### Excerpted records:
Start of Block

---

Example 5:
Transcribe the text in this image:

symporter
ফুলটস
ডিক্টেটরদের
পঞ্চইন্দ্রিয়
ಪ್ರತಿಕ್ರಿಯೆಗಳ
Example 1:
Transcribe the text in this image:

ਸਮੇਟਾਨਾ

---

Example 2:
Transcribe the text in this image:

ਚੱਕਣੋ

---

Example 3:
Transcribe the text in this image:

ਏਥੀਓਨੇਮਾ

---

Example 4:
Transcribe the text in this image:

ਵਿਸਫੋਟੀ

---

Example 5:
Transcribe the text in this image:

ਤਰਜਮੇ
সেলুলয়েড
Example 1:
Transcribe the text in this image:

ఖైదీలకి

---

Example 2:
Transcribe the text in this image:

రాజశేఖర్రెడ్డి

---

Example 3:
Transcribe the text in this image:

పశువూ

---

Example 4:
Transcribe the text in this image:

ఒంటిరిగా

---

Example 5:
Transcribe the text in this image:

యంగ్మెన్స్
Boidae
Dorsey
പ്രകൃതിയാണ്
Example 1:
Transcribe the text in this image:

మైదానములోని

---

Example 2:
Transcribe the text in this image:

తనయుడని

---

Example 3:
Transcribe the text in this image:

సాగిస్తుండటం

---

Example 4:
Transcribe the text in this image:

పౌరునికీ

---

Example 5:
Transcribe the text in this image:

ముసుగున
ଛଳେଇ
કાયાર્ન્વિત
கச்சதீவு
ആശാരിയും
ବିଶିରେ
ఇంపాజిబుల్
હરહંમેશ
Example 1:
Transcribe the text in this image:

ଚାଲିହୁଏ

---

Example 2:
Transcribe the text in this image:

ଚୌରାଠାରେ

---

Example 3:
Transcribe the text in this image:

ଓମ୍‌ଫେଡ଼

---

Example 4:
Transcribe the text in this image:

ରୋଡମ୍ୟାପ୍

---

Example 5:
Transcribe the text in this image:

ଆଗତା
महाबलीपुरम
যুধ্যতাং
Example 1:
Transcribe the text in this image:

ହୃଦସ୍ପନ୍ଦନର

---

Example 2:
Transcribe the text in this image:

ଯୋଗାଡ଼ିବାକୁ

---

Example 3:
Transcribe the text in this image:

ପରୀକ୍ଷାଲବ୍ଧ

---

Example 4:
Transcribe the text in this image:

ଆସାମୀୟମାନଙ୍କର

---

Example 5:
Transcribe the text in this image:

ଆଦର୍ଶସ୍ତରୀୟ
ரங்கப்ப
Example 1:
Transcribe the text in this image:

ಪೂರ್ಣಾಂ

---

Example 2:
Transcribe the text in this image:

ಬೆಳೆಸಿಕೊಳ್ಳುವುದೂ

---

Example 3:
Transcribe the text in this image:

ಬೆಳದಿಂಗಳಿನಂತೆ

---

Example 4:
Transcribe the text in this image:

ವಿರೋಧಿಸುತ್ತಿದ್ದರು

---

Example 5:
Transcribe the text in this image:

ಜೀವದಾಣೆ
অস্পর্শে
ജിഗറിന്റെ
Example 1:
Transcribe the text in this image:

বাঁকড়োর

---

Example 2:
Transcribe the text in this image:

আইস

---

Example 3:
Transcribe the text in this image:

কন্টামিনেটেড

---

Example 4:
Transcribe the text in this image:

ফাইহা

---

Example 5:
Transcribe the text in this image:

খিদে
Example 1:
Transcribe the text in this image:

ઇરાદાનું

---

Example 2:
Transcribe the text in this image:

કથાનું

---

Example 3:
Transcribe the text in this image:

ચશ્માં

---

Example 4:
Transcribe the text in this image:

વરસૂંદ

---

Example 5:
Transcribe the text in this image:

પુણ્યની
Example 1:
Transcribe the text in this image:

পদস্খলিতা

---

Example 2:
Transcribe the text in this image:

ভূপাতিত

End of Block

Return the full listing, character for character.

### Response area:
---

Example 5:
Transcribe the text in this image:

symporter
ফুলটস
ডিক্টেটরদের
পঞ্চইন্দ্রিয়
ಪ್ರತಿಕ್ರಿಯೆಗಳ
Example 1:
Transcribe the text in this image:

ਸਮੇਟਾਨਾ

---

Example 2:
Transcribe the text in this image:

ਚੱਕਣੋ

---

Example 3:
Transcribe the text in this image:

ਏਥੀਓਨੇਮਾ

---

Example 4:
Transcribe the text in this image:

ਵਿਸਫੋਟੀ

---

Example 5:
Transcribe the text in this image:

ਤਰਜਮੇ
সেলুলয়েড
Example 1:
Transcribe the text in this image:

ఖైదీలకి

---

Example 2:
Transcribe the text in this image:

రాజశేఖర్రెడ్డి

---

Example 3:
Transcribe the text in this image:

పశువూ

---

Example 4:
Transcribe the text in this image:

ఒంటిరిగా

---

Example 5:
Transcribe the text in this image:

యంగ్మెన్స్
Boidae
Dorsey
പ്രകൃതിയാണ്
Example 1:
Transcribe the text in this image:

మైదానములోని

---

Example 2:
Transcribe the text in this image:

తనయుడని

---

Example 3:
Transcribe the text in this image:

సాగిస్తుండటం

---

Example 4:
Transcribe the text in this image:

పౌరునికీ

---

Example 5:
Transcribe the text in this image:

ముసుగున
ଛଳେଇ
કાયાર્ન્વિત
கச்சதீவு
ആശാരിയും
ବିଶିରେ
ఇంపాజిబుల్
હરહંમેશ
Example 1:
Transcribe the text in this image:

ଚାଲିହୁଏ

---

Example 2:
Transcribe the text in this image:

ଚୌରାଠାରେ

---

Example 3:
Transcribe the text in this image:

ଓମ୍‌ଫେଡ଼

---

Example 4:
Transcribe the text in this image:

ରୋଡମ୍ୟାପ୍

---

Example 5:
Transcribe the text in this image:

ଆଗତା
महाबलीपुरम
যুধ্যতাং
Example 1:
Transcribe the text in this image:

ହୃଦସ୍ପନ୍ଦନର

---

Example 2:
Transcribe the text in this image:

ଯୋଗାଡ଼ିବାକୁ

---

Example 3:
Transcribe the text in this image:

ପରୀକ୍ଷାଲବ୍ଧ

---

Example 4:
Transcribe the text in this image:

ଆସାମୀୟମାନଙ୍କର

---

Example 5:
Transcribe the text in this image:

ଆଦର୍ଶସ୍ତରୀୟ
ரங்கப்ப
Example 1:
Transcribe the text in this image:

ಪೂರ್ಣಾಂ

---

Example 2:
Transcribe the text in this image:

ಬೆಳೆಸಿಕೊಳ್ಳುವುದೂ

---

Example 3:
Transcribe the text in this image:

ಬೆಳದಿಂಗಳಿನಂತೆ

---

Example 4:
Transcribe the text in this image:

ವಿರೋಧಿಸುತ್ತಿದ್ದರು

---

Example 5:
Transcribe the text in this image:

ಜೀವದಾಣೆ
অস্পর্শে
ജിഗറിന്റെ
Example 1:
Transcribe the text in this image:

বাঁকড়োর

---

Example 2:
Transcribe the text in this image:

আইস

---

Example 3:
Transcribe the text in this image:

কন্টামিনেটেড

---

Example 4:
Transcribe the text in this image:

ফাইহা

---

Example 5:
Transcribe the text in this image:

খিদে
Example 1:
Transcribe the text in this image:

ઇરાદાનું

---

Example 2:
Transcribe the text in this image:

કથાનું

---

Example 3:
Transcribe the text in this image:

ચશ્માં

---

Example 4:
Transcribe the text in this image:

વરસૂંદ

---

Example 5:
Transcribe the text in this image:

પુણ્યની
Example 1:
Transcribe the text in this image:

পদস্খলিতা

---

Example 2:
Transcribe the text in this image:

ভূপাতিত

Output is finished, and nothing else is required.